-------- Selection
Conceptually, every time before a hash object is accessed, it is needed to delete all expired fields. This approach, even though will bring the object to its desired state, might freeze the main thread for a long time in case there considerable amount of items to expire in a short period of time. As an alternative, we can refine the action taken before each command, to better suit and reduce the risk of stucking with a long expiry operation.

Extend expireIfNeeded() to support HFE

Today function expireIfNeeded() handles the lazy-expiration logic of keys. The main way this function is called is via lookupKey*() family of functions.

It is required to extend it to identify expiration of hashs in case all their hash fields are with TTL and all got expired. Which means that the hash itself should be expired as well.

A new function hashTypeIsEmpty() will be introduced to t_hash.c. It will apply the following steps (return 0 if false):

dbSize = dictSize(d);
If dict doesn't have HFE metadata attached or it is trash, then return dbSize == 0;
If the next hash field to be expired is greater than current time, then return 0;.
If size-of hash's HFE DS (ebuckets) is less than dbSize, then return 0;
If maximum expiration time in ebuckets is less than current time return 1.
Otherwise, return false.

Commands that require careful execution

Here is non-finite list of commands that requires careful execution:

HGETALL

Will not actually expire fields, but rather just filter them from the reply.

HLEN (OPEN)

As we would like to return the correct value that doesn't count expired fields, we can remove expired fields before running the command.

Alternatively, ebuckets can support dry-run for active-expire in which it can scan the buckets, starting from the first, until it reaches a bucket with an expiration time that is not below “now” and aggregate along the way the number of items that are expired. Note that it doesn’t need to iterate the items in each bucket except maybe the last one, in case it is not of type extended segment (i.e. not more than 16 items). This operation is highly efficient, typically completing no more than 50msec for 10 million items.

HLEN command will return hash size minus exExpireDryRun().

HRANDFIELD (OPEN)

For now, we shall remove all expired fields and then run the command.

This function can be further optimized.

HSCAN

Will lazy-expire (if master, otherwise will just filter out) fields (may result in an empty array) - like SCAN.
----------------
-------- Available data
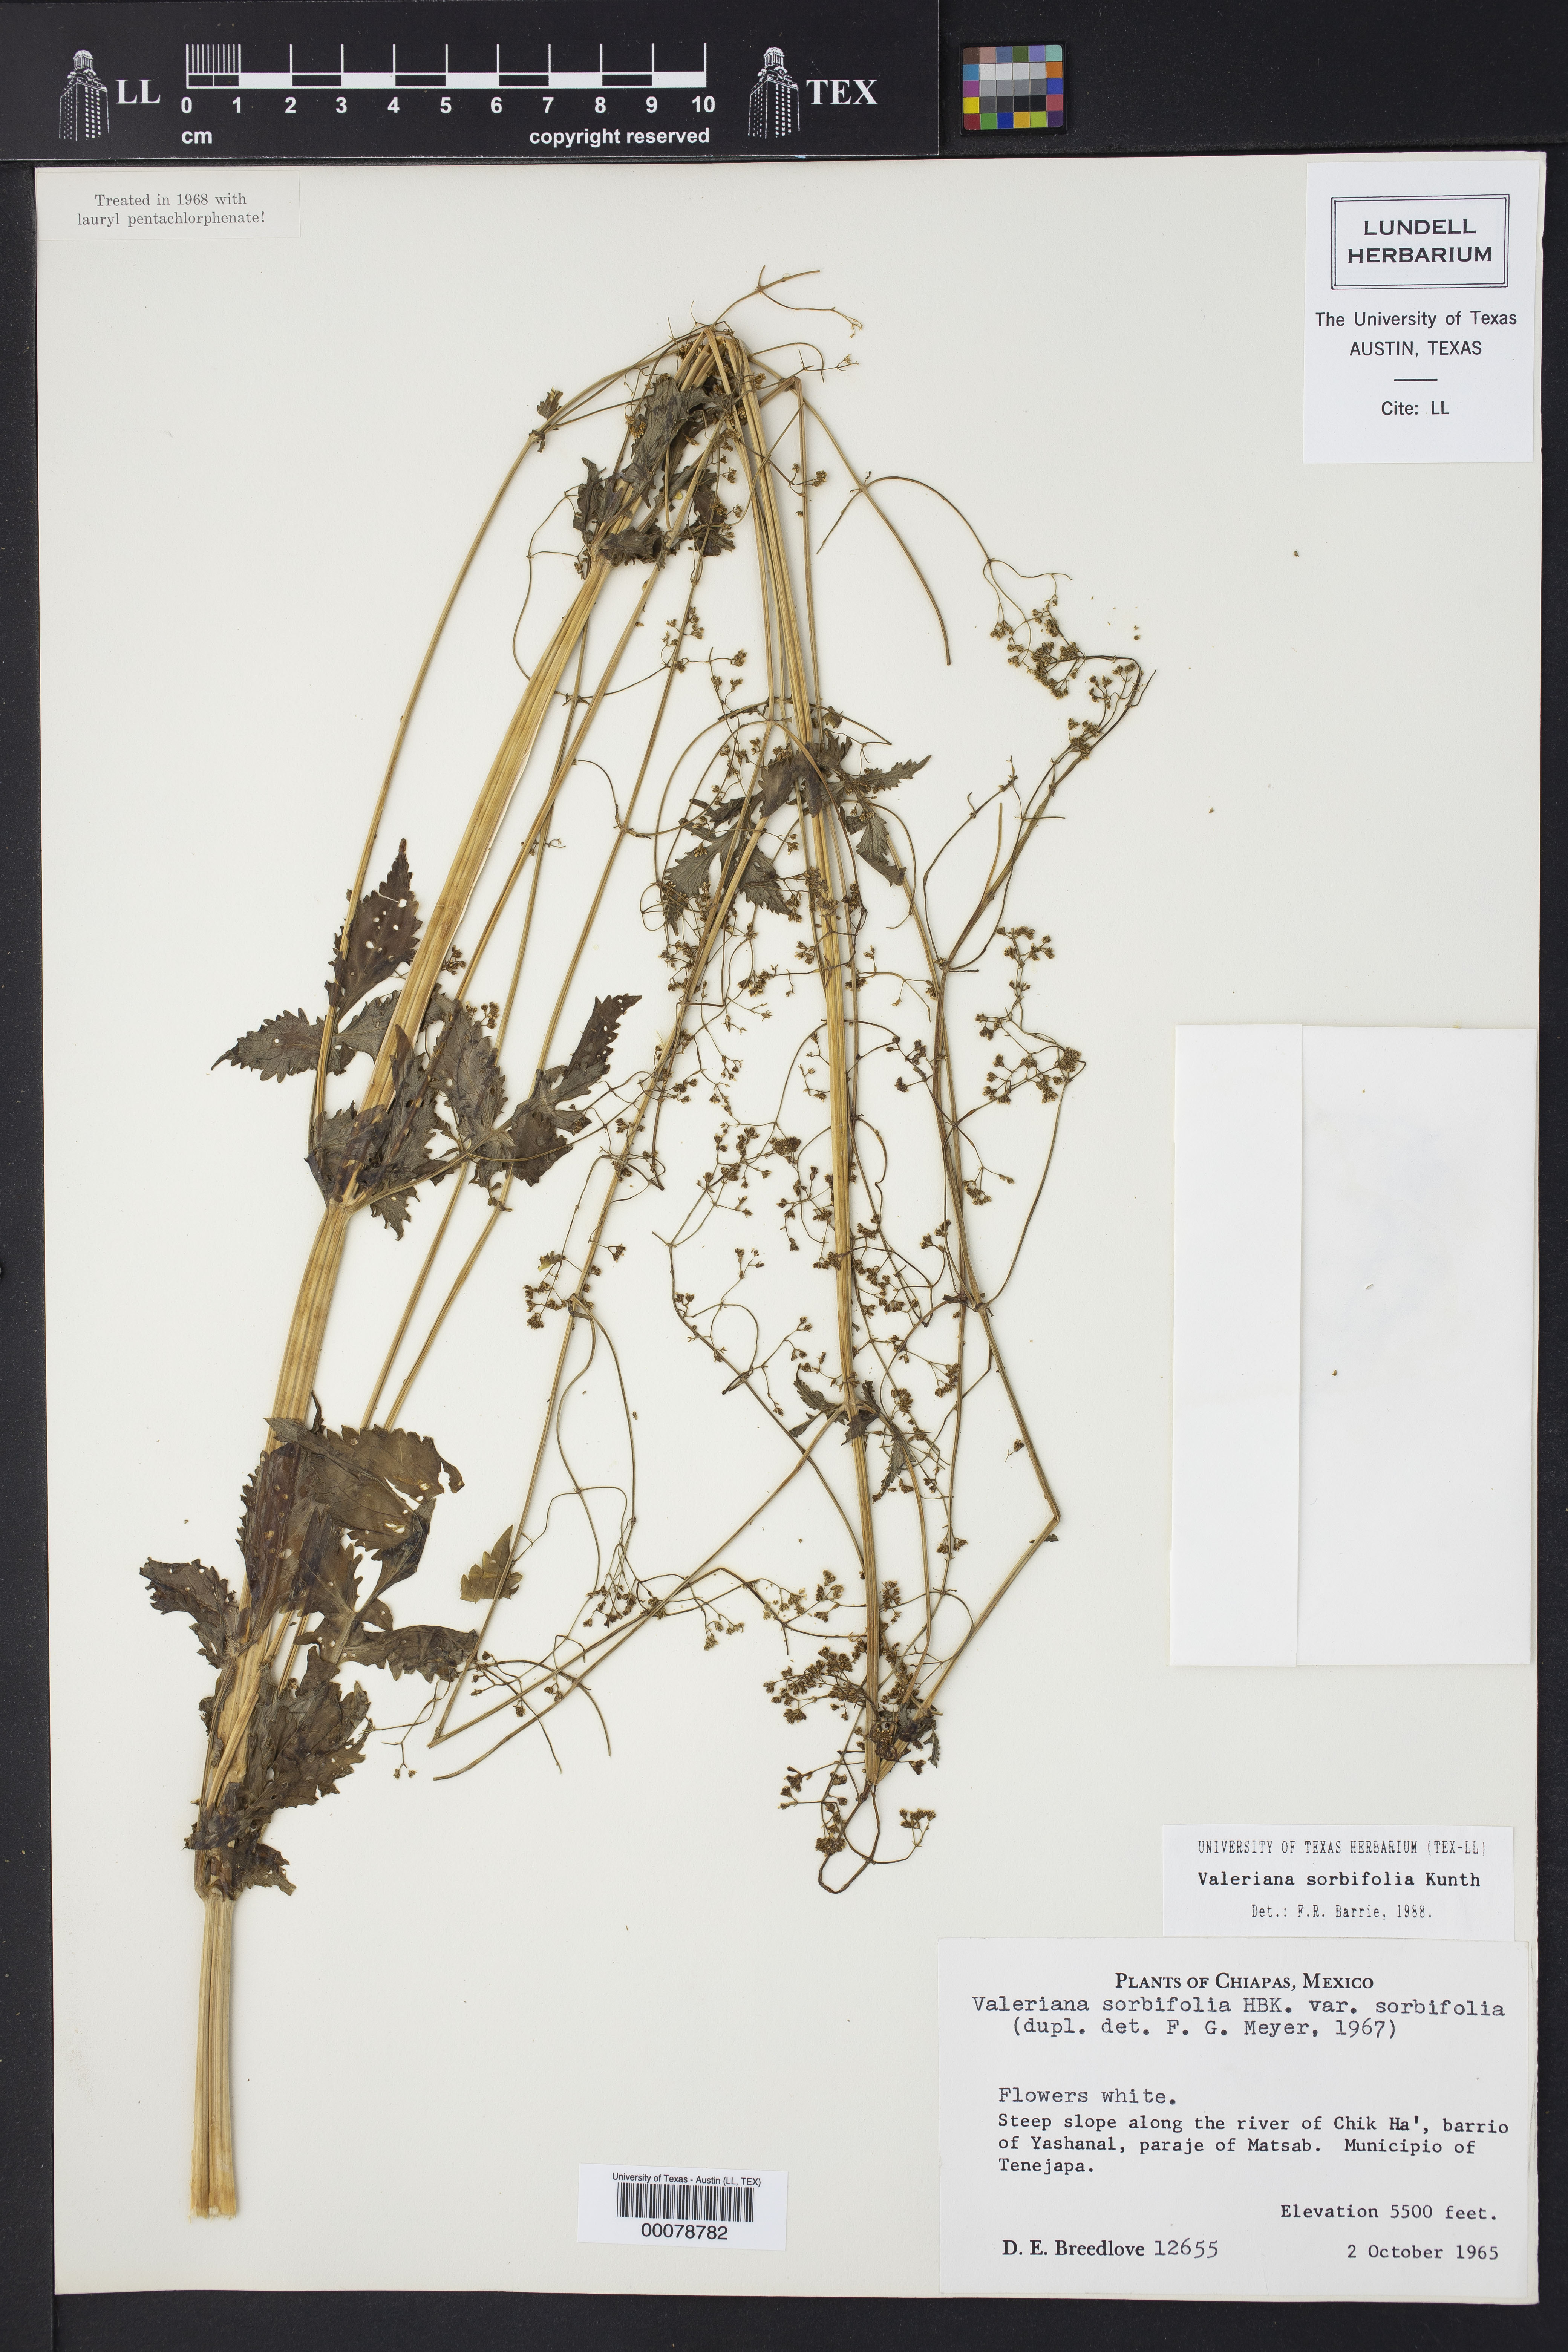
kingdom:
----------------
— Directive 1 —
Answer these questions about the text on hash field expiration:
(a) What new function will be introduced to t_hash.c?
(b) What will the HLEN command return?
(c) What does HGETALL do with expired fields instead of expiring them?
— Directive 2 —
Please copy the text on hash field expiration word for word, between "Here is non-finite" and "size minus exExpireDryRun().", inclusive.
The data above is separate from the text on hash field expiration.

— Result 1 —
(a) hashTypeIsEmpty()
(b) Hash size minus exExpireDryRun().
(c) It filters them from the reply.

— Result 2 —
Here is non-finite list of commands that requires careful execution:

HGETALL

Will not actually expire fields, but rather just filter them from the reply.

HLEN (OPEN)

As we would like to return the correct value that doesn't count expired fields, we can remove expired fields before running the command.

Alternatively, ebuckets can support dry-run for active-expire in which it can scan the buckets, starting from the first, until it reaches a bucket with an expiration time that is not below “now” and aggregate along the way the number of items that are expired. Note that it doesn’t need to iterate the items in each bucket except maybe the last one, in case it is not of type extended segment (i.e. not more than 16 items). This operation is highly efficient, typically completing no more than 50msec for 10 million items.

HLEN command will return hash size minus exExpireDryRun().